Extra time or use of a computer for the purpose of an exam should be viewed as something of a necessity, not a prize to be won. After all, it is necessary for those of us who must read the exam question for a significantly longer time than others, or are cursed with handwriting speed well below the national average. I, for example, would not be attending the University of Manchester studying English Literature had it not been for the extra support I received for my specific learning difficulties. And no, it is not because I am less intelligent or capable than my counterparts; I know my Hamlet. It is because, out of my control, I was born with difficulties that prevent me from performing to the best of my ability in the standard exam set up.
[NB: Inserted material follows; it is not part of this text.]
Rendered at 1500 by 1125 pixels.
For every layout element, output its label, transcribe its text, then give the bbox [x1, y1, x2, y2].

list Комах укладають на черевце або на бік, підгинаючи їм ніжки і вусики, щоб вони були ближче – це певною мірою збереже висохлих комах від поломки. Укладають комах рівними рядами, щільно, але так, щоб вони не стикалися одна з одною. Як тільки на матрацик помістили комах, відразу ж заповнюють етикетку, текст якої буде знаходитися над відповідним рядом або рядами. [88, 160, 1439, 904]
Even one of the most reasonable teachers I encountered at school dedicated three minutes of one of our lessons to indulge in a rant about the ‘unfair advantage’ given to students with specific learning difficulties. The truth of the matter is that extra time, or use of a computer, is not an ‘unfair advantage,’ but a bid for academic survival. It may not eradicate the humiliation of reading aloud in class or attempting to convince a GP that the struggles that one experiences on a day-to-day basis are not simply ‘a part of life,’ but it helps. This exam support makes the often disastrous situation of exams easier for those of us put at a distinct disadvantage in them.
So why, when it is possible that 3.62 per cent of boys, and 0.84 per cent girls between the ages of 5 and 15 years old have ADHD, and approximately 10 per cent of the entire population have dyslexia, does society still have such a warped view of these very common disabilities? There is an argument, one which I strongly agree with and have previously written in favour of, to rebuild the British education system completely, creating a system that is designed to work not just for the ‘norm,’ but for everyone. However, until that inevitable educational revolution, isn’t it about time that some teachers put their prejudices aside in order to make a child’s school years a less confusing, demeaning, and difficult time for those who do not quite fit within the current system?
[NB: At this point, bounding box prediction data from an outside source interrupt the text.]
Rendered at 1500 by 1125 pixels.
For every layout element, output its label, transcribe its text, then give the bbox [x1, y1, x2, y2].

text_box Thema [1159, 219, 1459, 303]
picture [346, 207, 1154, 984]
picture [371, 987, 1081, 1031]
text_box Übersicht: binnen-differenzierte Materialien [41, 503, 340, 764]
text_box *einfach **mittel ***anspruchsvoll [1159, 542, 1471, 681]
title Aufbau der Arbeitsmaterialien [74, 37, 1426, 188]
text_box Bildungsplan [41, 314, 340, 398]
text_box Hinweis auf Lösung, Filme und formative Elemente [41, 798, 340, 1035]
Perhaps the prejudice comes from a lack of understanding, as approximately 74 per cent of teachers do not feel they have had adequate training in teaching individuals with dyslexia. This would make perfect sense in explaining society’s stigma against specific learning difficulties, as it is often the case where things which are misunderstood get attacked or stigmatised. It happens in the animal kingdom, and it happens in our society, too. If this is in fact the case, perhaps more money should be set aside for, and research dedicated to, bettering our understanding or specific learning difficulties and finding new ways to support those who have them. This process had better happen quickly though, before a significant amount of our funding for scientific research disappears along with our membership of the European Union (as well as our dignity as a nation).
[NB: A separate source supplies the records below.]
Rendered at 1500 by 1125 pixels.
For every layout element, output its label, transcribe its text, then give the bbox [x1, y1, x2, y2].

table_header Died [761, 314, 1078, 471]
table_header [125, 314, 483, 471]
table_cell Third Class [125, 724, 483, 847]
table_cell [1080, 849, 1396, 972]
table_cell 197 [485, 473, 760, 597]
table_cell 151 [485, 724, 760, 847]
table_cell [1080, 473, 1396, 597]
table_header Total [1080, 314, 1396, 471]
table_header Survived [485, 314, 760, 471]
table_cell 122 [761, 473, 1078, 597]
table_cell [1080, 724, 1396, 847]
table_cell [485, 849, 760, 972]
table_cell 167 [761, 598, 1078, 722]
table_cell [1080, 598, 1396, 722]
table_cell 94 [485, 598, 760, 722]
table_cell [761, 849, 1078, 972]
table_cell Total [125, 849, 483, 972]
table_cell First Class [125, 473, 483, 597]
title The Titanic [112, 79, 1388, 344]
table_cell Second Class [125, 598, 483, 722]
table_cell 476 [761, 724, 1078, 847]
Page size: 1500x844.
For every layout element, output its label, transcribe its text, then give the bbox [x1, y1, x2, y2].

Wherever the prejudice comes from, whatever the source, society must first make sure that undiagnosed specific learning difficulties are not mistaken for laziness, stupidity or a whole heap of other labels that get pinned on those who have them. As well as this, as a country, we must begin to work hard to make sure that, post-diagnosis, children and adults are given the support they need, without judgement, in order to live comfortably and on a level playing field with their peers in school, university, and the workplace.